French Open defends ‘pragmatic’ stance in Osaka dealings
“We did the right choice, even if you feel like we shouldn’t say anything ... regarding Naomi,” French tennis federation president Gilles Moretton says
French Open organizers defended their “pragmatic” approach in their dealings with four-time major champion Naomi Osaka during the tournament, saying Sunday they tried to engage with her several times before she decided to withdraw because she needed a mental health break.
“We did it the right way,” French tennis federation president Gilles Moretton said at a news conference on the last day of the tournament.
Osaka withdrew from Roland Garros after she was fined $15,000 for skipping the news conference after her first-round victory and threatened by all four Grand Slam tournaments with the possibility of disqualification or suspension if she continued to avoid the media.

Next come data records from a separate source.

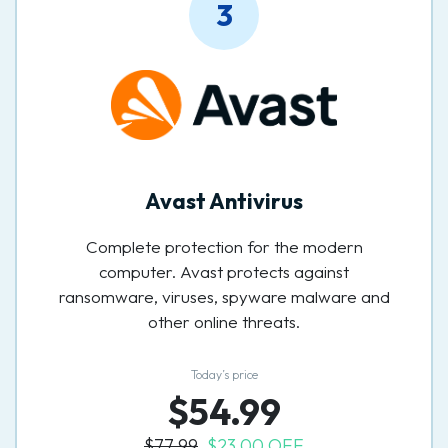
3
Avast Antivirus
Complete protection for the modern
computer. Avast protects against
ransomware, viruses, spyware malware and
other online threats.
Today’s price
$54.99
$77.99
$23.00 OFF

She said she experienced anxiety before speaking to the media and revealed she suffered bouts of depression.
“What we did all together with the slams — we had to do it,” Moretton said. “We did the right choice, even if you feel like we shouldn’t say anything … regarding Naomi.”
Amelie Oudea-Castera, the French tennis federation director general, said organizers “really tried to engage with Naomi several times, several ways, including on the practice courts, including in writing.”
Oudea-Castera said organizers had written to Osaka privately before the four Grand Slam tournaments publicly fined her and warned of possible additional punishment if she went ahead with her plan to not attend news conferences.
Oudea-Castera said they were merely reminding Osaka of the rules.
“There is a specific book explaining that. And when you regularly default your obligations without giving specific explanations in particular, you expose yourself to a default or more permanent sanction,” Oudea-Castera said. “We wanted her to know because it was a way to protect her to explain that to her.”
Tennis players are required to attend news conferences if requested to do so. They face a maximum fine of $20,000 if they violate the rules.
“On the $15,000 fine, you noticed we did not want to put that fine at the maximum,” said Oudea-Castera. “On purpose, we only wanted to be at 15, because we wanted to send a message that we wouldn’t go to a default right away. We wanted to have a progressive escalation should she continue not to commit to her obligations.”
Oudea-Castera acknowledged tennis officials “can do better” in dealing with players’ mental health issues, adding that all four Grand Slams will “take the initiative on the matter together.”
Osaka has said she would take time away from the sport, and Moretton said former French professional player Nathalie Dechy received a positive update from the 23-year-old who is ranked No. 2.
“That’s the most important thing for us,” Moretton said.